◆ RECORDS SHOWN
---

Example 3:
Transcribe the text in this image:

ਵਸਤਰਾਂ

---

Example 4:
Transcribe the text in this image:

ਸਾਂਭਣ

◆ WHAT IS EXPECTED
None of the records may be left out; each is to be restated exactly.

◆ SOLUTION FOR THIS EXERCISE
---

Example 3:
Transcribe the text in this image:

ਵਸਤਰਾਂ

---

Example 4:
Transcribe the text in this image:

ਸਾਂਭਣ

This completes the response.